Heinlein’s “Stealth” Black Character

Sneaking past fearful publishers


Robert A. Heinlein was America’s most influential science fiction writer.

A committed 1930s liberal and ardent New Dealer, Heinlein purposely populated his works with a diverse set of strong characters:
-- Jews (Morrie Abrams, Rocket Ship Galileo, 1947)
-- Asians (Lieutenant Wong, Space Cadet, 1948)
-- Muslims (Doctor Mahmoud, Stranger in a Strange Land, 1961)
-- women (Podkayne Fries, Podkayne of Mars, 1962), and so on.

But fearful publishers shied away from black characters, worried that it would have an adverse effect on book sales. So Heinlein decided to create a “stealth” black main character, Rod Walker, in his 1955 novel, Tunnel in the Sky.
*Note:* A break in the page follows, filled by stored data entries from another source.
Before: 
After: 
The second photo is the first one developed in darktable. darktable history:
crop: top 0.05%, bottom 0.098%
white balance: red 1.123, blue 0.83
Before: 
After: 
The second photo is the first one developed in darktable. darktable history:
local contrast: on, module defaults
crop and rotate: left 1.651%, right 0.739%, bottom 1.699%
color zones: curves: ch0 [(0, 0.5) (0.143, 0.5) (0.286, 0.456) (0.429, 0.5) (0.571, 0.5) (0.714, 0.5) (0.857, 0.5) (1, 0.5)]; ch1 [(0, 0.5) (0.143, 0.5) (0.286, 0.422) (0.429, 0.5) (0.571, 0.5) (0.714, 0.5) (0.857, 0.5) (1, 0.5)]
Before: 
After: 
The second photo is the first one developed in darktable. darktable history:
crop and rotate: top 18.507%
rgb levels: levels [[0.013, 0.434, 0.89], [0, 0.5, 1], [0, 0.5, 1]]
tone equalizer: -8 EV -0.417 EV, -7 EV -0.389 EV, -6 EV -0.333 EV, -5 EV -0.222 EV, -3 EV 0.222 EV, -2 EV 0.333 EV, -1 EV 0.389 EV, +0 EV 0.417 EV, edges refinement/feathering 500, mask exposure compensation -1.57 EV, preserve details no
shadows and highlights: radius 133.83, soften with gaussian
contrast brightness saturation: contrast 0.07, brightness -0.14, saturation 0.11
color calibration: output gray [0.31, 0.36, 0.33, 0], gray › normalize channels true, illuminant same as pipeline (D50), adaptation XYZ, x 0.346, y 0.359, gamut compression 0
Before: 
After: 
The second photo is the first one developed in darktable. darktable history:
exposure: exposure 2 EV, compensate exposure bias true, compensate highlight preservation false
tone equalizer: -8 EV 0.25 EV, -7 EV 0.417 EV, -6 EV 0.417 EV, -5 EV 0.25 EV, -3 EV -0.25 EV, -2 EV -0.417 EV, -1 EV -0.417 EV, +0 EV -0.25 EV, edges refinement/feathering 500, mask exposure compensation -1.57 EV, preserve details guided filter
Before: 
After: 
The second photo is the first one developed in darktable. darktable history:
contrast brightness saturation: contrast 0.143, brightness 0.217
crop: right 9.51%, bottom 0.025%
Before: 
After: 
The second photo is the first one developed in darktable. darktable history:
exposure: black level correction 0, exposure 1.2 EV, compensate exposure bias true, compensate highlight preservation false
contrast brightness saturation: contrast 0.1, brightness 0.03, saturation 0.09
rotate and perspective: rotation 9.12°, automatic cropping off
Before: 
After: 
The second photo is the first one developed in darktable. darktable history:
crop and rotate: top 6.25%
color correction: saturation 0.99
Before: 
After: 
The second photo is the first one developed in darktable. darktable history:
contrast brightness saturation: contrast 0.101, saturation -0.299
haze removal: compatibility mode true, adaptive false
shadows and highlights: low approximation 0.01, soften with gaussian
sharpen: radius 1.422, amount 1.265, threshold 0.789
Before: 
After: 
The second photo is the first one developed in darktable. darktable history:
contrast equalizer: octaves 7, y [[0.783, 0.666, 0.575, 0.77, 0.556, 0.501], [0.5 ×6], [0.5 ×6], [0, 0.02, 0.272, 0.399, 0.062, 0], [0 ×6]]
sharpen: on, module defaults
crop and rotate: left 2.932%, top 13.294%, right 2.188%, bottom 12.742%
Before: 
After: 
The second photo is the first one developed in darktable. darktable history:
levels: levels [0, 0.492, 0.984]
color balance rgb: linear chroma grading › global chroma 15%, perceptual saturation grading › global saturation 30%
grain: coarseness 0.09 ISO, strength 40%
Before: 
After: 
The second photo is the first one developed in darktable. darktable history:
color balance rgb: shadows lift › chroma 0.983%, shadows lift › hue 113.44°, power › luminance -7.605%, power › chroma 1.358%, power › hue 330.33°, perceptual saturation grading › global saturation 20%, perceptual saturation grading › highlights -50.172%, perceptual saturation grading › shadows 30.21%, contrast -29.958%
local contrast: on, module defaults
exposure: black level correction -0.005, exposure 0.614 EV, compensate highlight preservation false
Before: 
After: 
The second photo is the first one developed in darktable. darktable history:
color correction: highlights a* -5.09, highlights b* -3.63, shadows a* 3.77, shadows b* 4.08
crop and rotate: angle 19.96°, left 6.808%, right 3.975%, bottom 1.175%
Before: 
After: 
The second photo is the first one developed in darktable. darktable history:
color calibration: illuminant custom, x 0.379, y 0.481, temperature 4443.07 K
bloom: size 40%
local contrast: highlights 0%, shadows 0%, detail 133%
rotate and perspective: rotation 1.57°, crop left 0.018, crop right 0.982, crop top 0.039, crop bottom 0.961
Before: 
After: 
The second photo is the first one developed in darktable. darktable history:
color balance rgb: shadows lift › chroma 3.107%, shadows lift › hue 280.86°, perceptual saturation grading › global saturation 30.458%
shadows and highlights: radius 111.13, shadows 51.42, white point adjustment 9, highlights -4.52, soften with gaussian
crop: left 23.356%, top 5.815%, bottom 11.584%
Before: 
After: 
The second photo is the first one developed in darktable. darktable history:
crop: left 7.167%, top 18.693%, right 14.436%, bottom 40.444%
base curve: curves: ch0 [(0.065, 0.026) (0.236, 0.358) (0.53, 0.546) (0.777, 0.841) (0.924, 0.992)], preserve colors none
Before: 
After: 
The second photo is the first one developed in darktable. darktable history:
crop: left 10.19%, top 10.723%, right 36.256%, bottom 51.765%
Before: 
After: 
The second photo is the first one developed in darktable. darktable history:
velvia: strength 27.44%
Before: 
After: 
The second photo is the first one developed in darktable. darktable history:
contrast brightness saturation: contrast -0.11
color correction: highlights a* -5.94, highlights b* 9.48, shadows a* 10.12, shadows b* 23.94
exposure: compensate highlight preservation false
(Another giant of science fiction, Englishman Arthur C. Clarke, had already created the black character Jan Rodricks in his 1953 novel, Childhood’s End, but the British have always had fewer foam-at-the-mouth racists than the USA, probably because they never permitted slavery within the country (their colonies were a different matter altogether, of course.))

Heinlein’s trick worked. Although he sprinkled clues throughout the novel, hardly anyone twigged to it for decades. I certainly didn’t when I read it around 1959 or so, but I grew up in deeply segregated Florida, and didn’t even have a conversation with a black person until my junior year of college. (I’m not going to tell you what those clues are—you’ll have to read the book yourself.)
That Heinlein created Rod Walker as black was never in doubt; Heinlein scholar Robert James, Ph.D. says ”The evidence is slim but definite. First and foremost, outside of the text, there is a letter in which RAH firmly states that Rod is black… RAH often played games with the skin color of his characters, in what I see as a disarming tactic against racists who may come to identify with the hero, then realize later on that they have identified with somebody they supposedly hate.”
Today, publishers make sure that everyone knows that Rod is black, and the cover art shows it. It makes the publishers look “progressive.”